Хотя сейчас мне очевидно, что Энди нечего было делать в этой книге, тогда это было мне отнюдь не очевидно. За несколько по-настоящему тяжелых лет брака я очень близко и с энциклопедической полнотой познакомился с подавленностью и чувством вины, и, поскольку Энди Эберант был воплощением подавленности и чувства вины (вины прежде всего перед женщинами, особенно в том, что касается возрастных границ материнства), убрать его из книги и не пустить, таким образом, в дело свое столь дорого доставшееся знание — это казалось немыслимым. Единственной проблемой — я раз за разом писал об этом в своих заметках к роману — было то, что я не видел в нем ни капли юмора. Он был неприятный, скованный, отчужденный, удручающий тип. Семь месяцев я день за днем бился над тем, чтобы написать про Энди хоть что-нибудь, что мне понравилось бы. Потом мои заметки говорят о двух месяцах внутренней борьбы: изгнать его или не изгонять? Вспомнить точно, что я передумал и перечувствовал за все эти месяцы, мне сейчас не легче, чем выздоровевшему от гриппа заново пережить свои гриппозные страдания. Знаю только, что решимостью, благодаря которой я в конце концов от него избавился, я обязан, во-первых, банальному изнеможению, во-вторых, общему уменьшению моей подавленности и, в-третьих, внезапному облегчению чувства вины перед женой. Я по-прежнему чувствовал себя очень виноватым, но отдалился от жены на достаточное расстояние, чтобы видеть: я не источник всех бед. К тому же не так давно у меня завязались отношения с женщиной несколько старше меня, и благодаря им, как бы нелепо это ни звучало, я уже не чувствовал себя таким злодеем из-за того, что оставил жену бездетной в возрасте сильно за тридцать. Моя новая подруга, жительница Калифорнии, провела со мной в Нью-Йорке неделю, и в конце этой очень счастливой недели я готов был признать, что Энди Эберанту нет места в книге. Я нарисовал посреди своих заметок небольшой могильный камень и написал эпитафию — цитату из второй части «Фауста»: «Den können wir erlösen».[28] Честно скажу, не думаю, что я сам тогда понимал, чтó хочу этим сказать. Но сейчас я вижу тут некий смысл.

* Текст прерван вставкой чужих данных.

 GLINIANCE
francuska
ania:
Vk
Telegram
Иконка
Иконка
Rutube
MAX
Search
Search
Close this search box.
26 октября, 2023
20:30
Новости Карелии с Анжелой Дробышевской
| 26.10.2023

Выкинув Энди, я остался с Ламбертами и их тремя взрослыми детьми — прежде они, два сына и дочь, постоянно маячили на периферии сюжета. Не буду говорить о многих дальнейших сокращениях и изъятиях, которые роман должен был претерпеть, чтобы я смог его написать; упомяну лишь о двух других препятствиях, которые мне в той или иной мере пришлось преодолеть, чтобы обрести способность стать его автором.

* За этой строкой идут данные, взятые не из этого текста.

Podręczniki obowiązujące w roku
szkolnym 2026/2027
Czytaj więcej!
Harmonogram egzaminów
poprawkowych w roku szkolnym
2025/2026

Первым из этих препятствий был стыд. Лет в тридцать пять я стыдился почти всего, что делал в своей личной жизни предыдущие пятнадцать лет. Стыдился ранней женитьбы, стыдился своей вины, стыдился моральных судорог, длившихся у меня по пути к разводу не один год, стыдился своей сексуальной неопытности, стыдился своей долгой социальной изоляции, стыдился своей невозможно категоричной в суждениях матери, стыдился, что я такой ранимый и тонкокожий субъект, а не твердыня самообладания и интеллекта вроде Делилло или Пинчона, стыдился, что пишу книгу, стержнем которой, похоже, станет вопрос, проведет или нет невозможная мать семейства со Среднего Запада одно последнее Рождество дома с родными. Я хотел написать роман, посвященный крупным темам дня, а вместо этого, подобно Йозефу К. у Кафки, испытывающему смятение и злость из-за судебного процесса, которым он опутан, в то время как сослуживцы преспокойно преследуют свои профессиональные выгоды, я вяз в трясине стыда из-за своей неискушенности.